I think I've (finally) decided on a name for one of my 3 male budgies... only one, though ?

My girls are Astrid and Charlie. I often call my little green boy Mr. Man or Mr. Green just to have something to call him when I'm talking to them. It's kind of stuck now! So yesterday I had the split-second revelation of...

Mr. Green, the Lemon-Lime King!

He's a recessive pied budgie I believe, and his green/yellow isn't as vibrantly "sharp" as the more commonly green/yellow budgie colors. They more pastel-like I think. I think it fits him ?

It also fits him so well as a King, because at least in some ways, he definitely rules the aviary. He is the only one that has earned the absolute privilege of preening and feeding Astrid ? it's taken him a while but he's very persistent about flirting it up with her and Charlie. Though, at this point, I have this feeling that Charlie might be a birdie lesbian ?

Charlie is a bit more shy and often sticks near Astrid, and doesn't have anything to do with the boys. She has always stuck by Astrid's side since they met, it's pretty cute honestly! They're both still kind of young, though, so who knows what will develop as they hit maturity.

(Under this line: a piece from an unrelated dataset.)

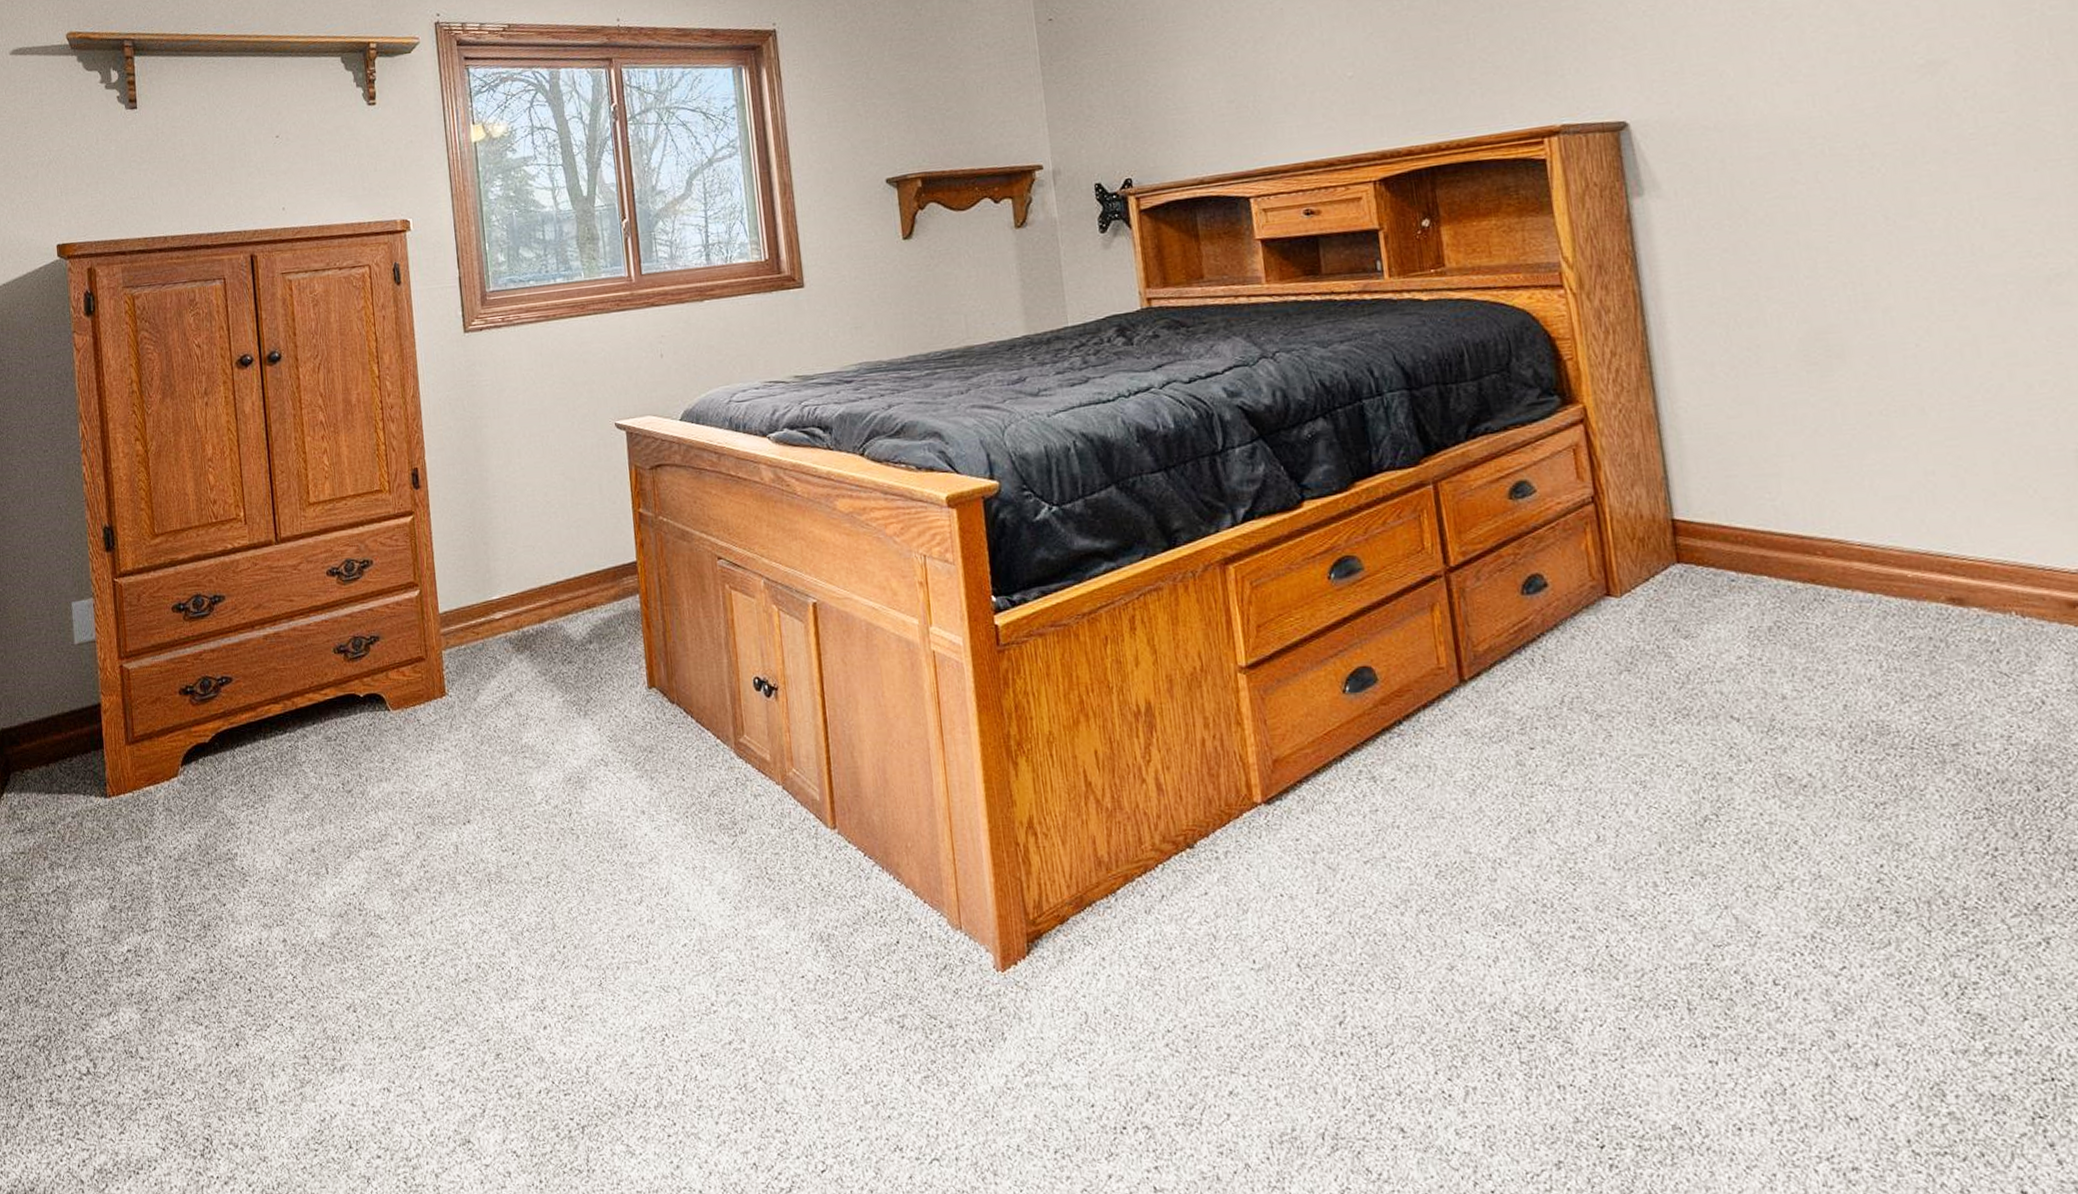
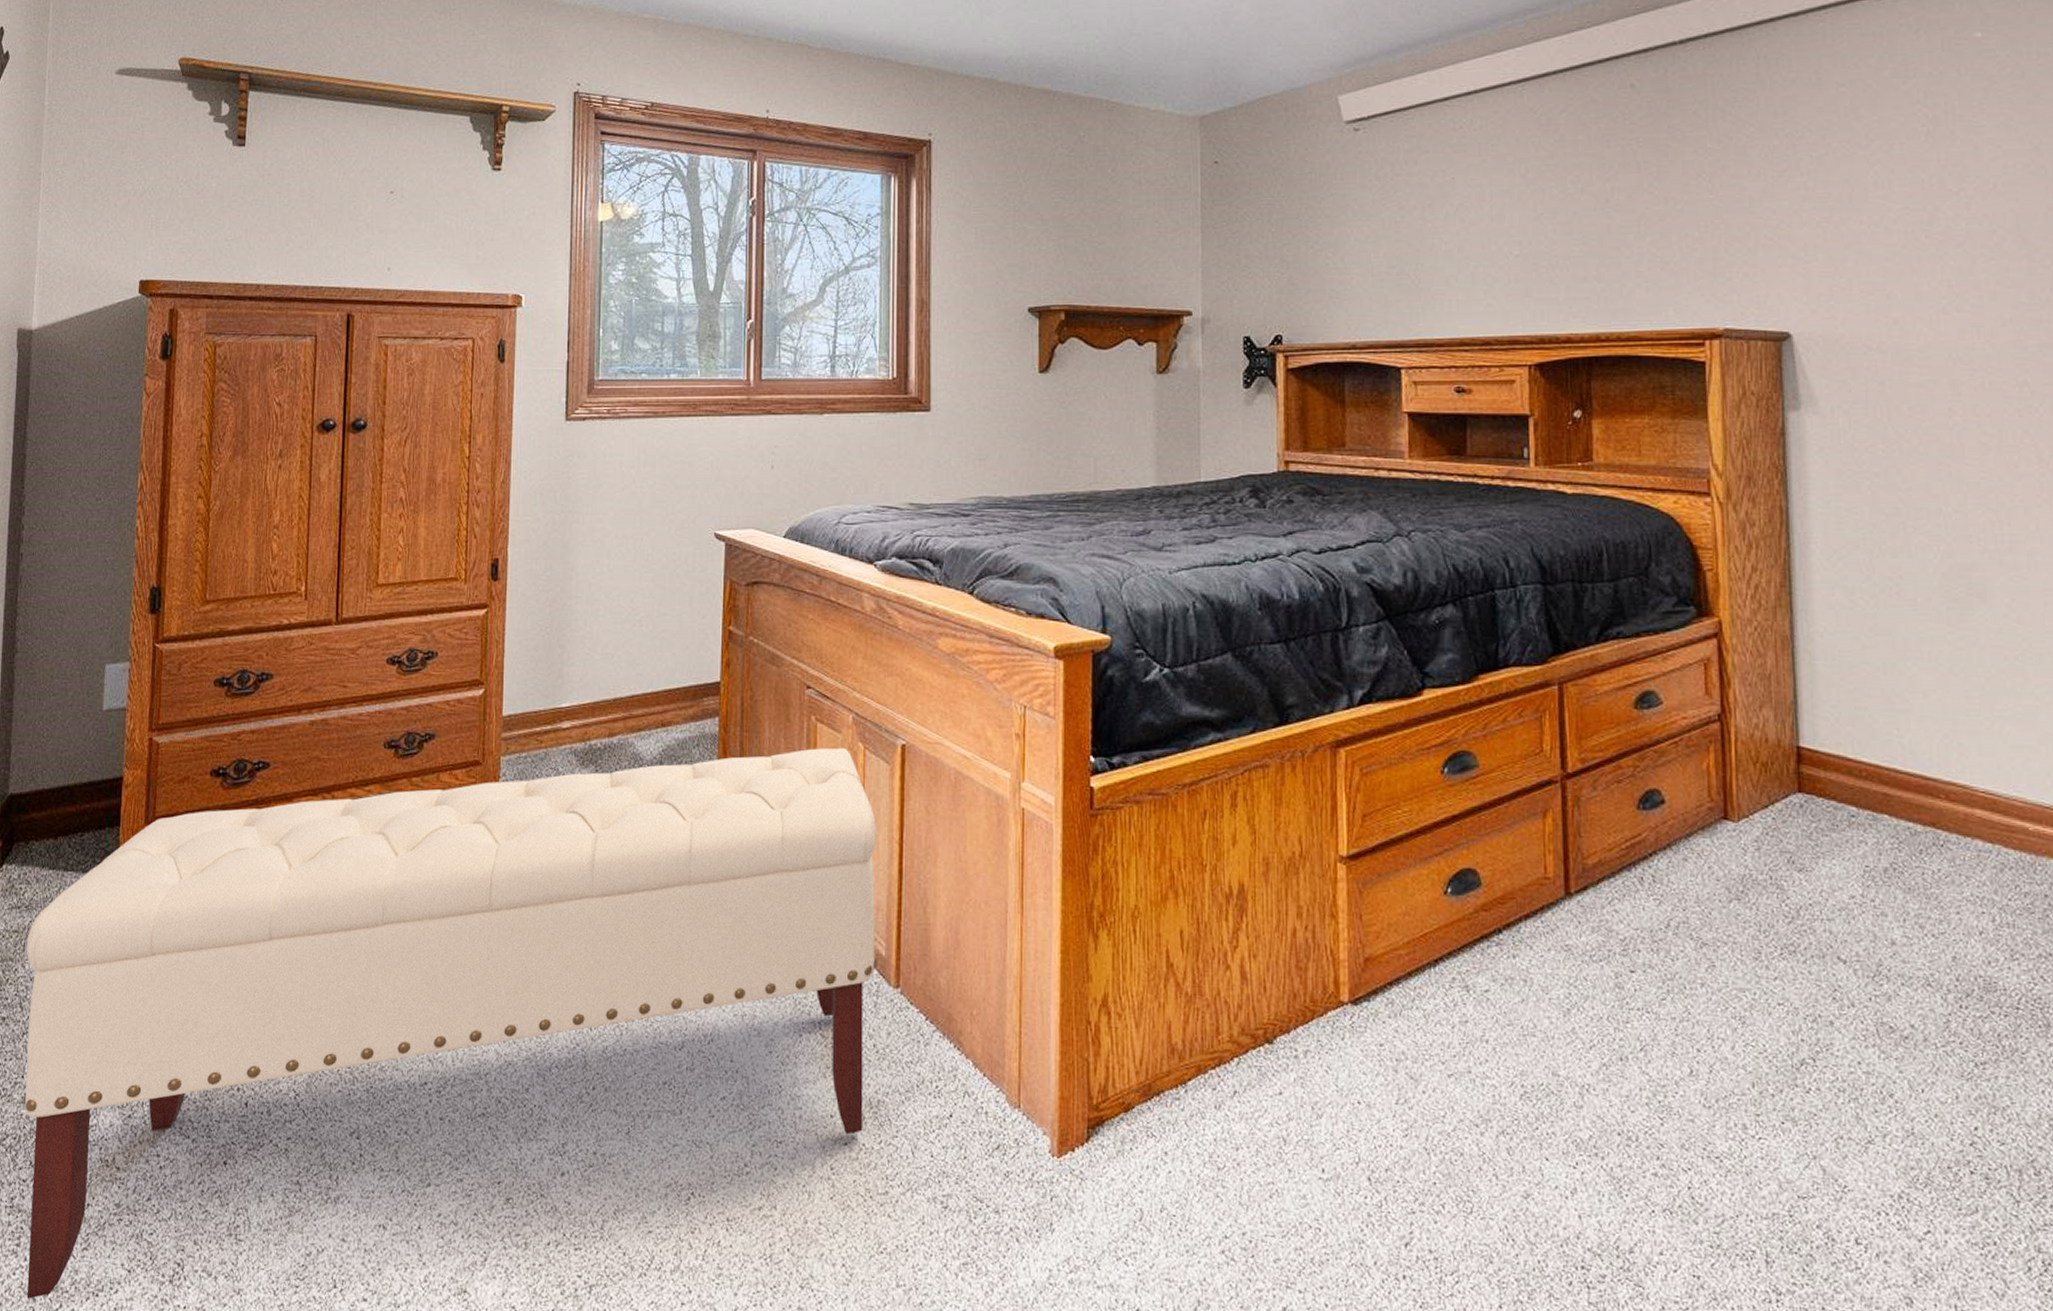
bench: none [33,611,818,1182] -> present [23,747,879,1299]

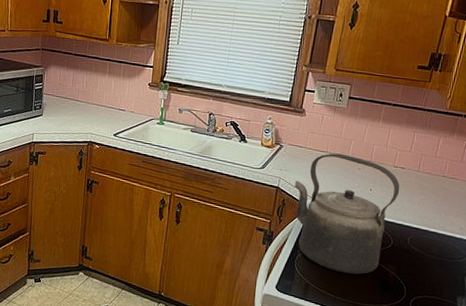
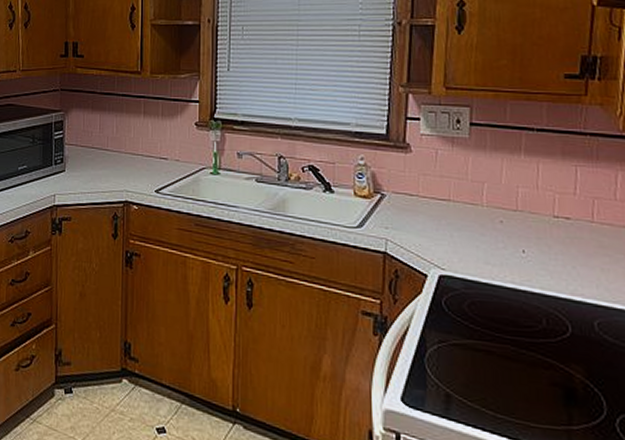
kettle: present [294,153,400,275] -> none [409,201,569,380]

My two blue boys are still unnamed, but I think one of them could be Romeo (well... more like Narcissus, like the Greek God ? but I have speech difficulties and it's not something I can say often without struggle, lol. Romeo is easier for me). My darker blue boy flirts with and feeds literally everything. Especially if he can see his reflection in the surface... like the metal part of my ceiling fan... his favorite hangout spot!

My other blue boy who is lighter blue in color is similar to Romeo, but he gives off more of a "Momma's boy" vibe, so I'm not sure haha. He loves to chatter, bob his head and dance and flirt with me. He posters the girls occasionally but doesn't really care for them much. He actually prefers to hang out with his brothers.

I really, really love observing their whole flock dynamic. It's much different from the dynamics I experience between myself and my pet birds who are bonded with me, and even different in some ways from the bond that my two alexandrines have (okay, actually, VERY different from them! Fascinating stuff).

(Pictured here are Mr. Green and the yet-unnamed boy... poor quality because they're screenshots of videos ? I need to take some new pics!) I love it when they "kiss" ??


----------



## Zoeclare (Jun 24, 2020)

So pretty! My budgie is called Mr Pinky (hes not pink lol)


----------